Police officers beaten: the prosecutor denounces a “regular lynching”

- Jackson Avery

After the attack on seven police officers outside of their duty on Saturday evening in Reims, prosecutor François Schneider denounced on Tuesday “extreme” and “perfectly gratuitous” violence against a group “which had asked nothing of anyone”.

These are “facts of quite exceptional gravity. The images (…) are extremely violent and above all completely gratuitous,” declared the prosecutor during a press conference.

Two brothers with a long criminal record, one of whom had just been released from prison, were indicted Monday evening for “aggravated violence against persons holding public authority” after the attack perpetrated in the center of Reims.

While they were supposed to meet in a restaurant for a farewell drink after their shift, the police officers were targeted with “a belt” as well as “kicks” and “punches”, he detailed.

Around ten attackers

According to the prosecutor, certain elements of the investigation “suggest that they were informed of the quality of the police officers. There are, objectively, no other explanations for this gratuitous lynching,” he added.

“It’s abject,” reacted to AFP Mathieu Dufour, departmental secretary of the Alliance police union. “They were immediately jumped and lynched.
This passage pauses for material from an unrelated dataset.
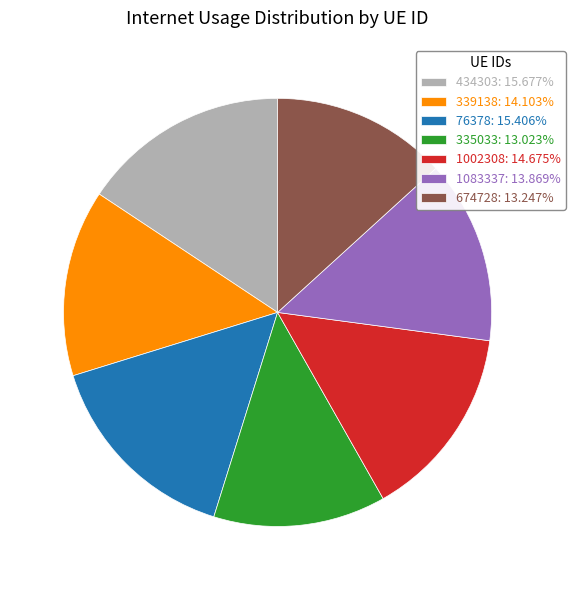

Does 1002308: 14.675% account for over 50% of the chart?

No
There was no discussion with the perpetrators of the violence,” he added, deploring a situation that was “difficult to understand”.

Other attackers are still being sought, according to the prosecutor who indicates that “there were around ten” in total.
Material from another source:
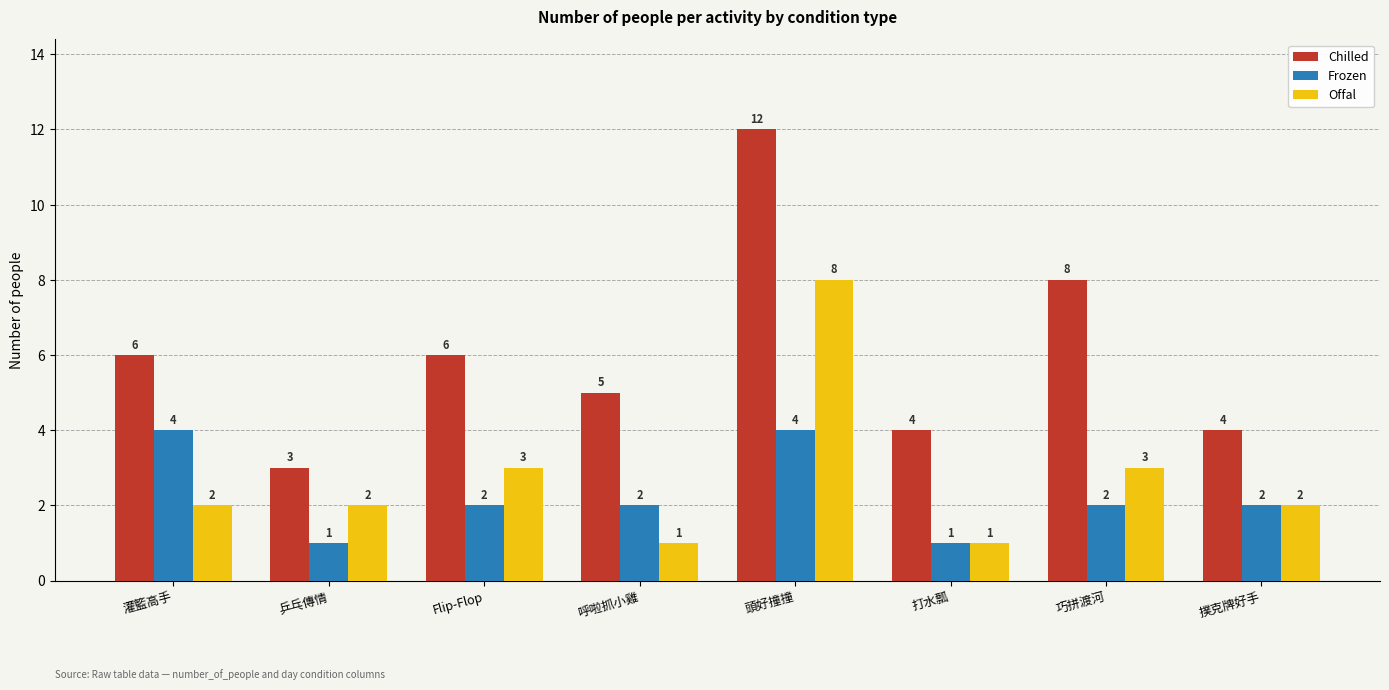

How many distinct data groups are displayed?

3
The magistrate specified that the two indicted were “young people who had already been checked” by police officers and who were therefore “perfectly likely to (…) know” the victims.

Aged 26 and 27 and originally from Mayotte, the suspects, two brothers “well known to the police”, were placed in pre-trial detention and face 20 years in prison.

“Ultra-violence”

Both were “summoned today before the criminal court for acts of supply or transfer of narcotics and non-disclosure of codes in two different cases”, detailed Mr. Schneider.
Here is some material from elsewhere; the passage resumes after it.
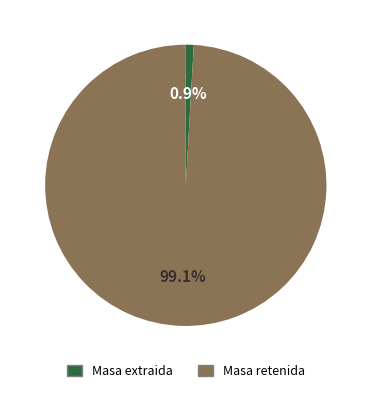

Is there a majority slice in this chart?

Yes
One of them has already “been sentenced to six years of imprisonment by the Grenoble Criminal Court for violent theft, kidnapping and kidnapping” and the other “has increased the sentences for violence”.

The two suspects “recognized absolutely nothing, explaining that they had been there, but by chance, and not having seen anything,” reported the prosecutor.

“The incapacity for work is 28 days for the police officer who has a broken ankle and 6 to 10 days for the others who were really beaten up,” detailed Mr. Schneider. “It was a real lynching of an entire ultra-violent group,” he insisted.

Jackson Avery

Jackson Avery

I’m a journalist focused on politics and everyday social issues, with a passion for clear, human-centered reporting. I began my career in local newsrooms across the Midwest, where I learned the value of listening before writing. I believe good journalism doesn’t just inform — it connects.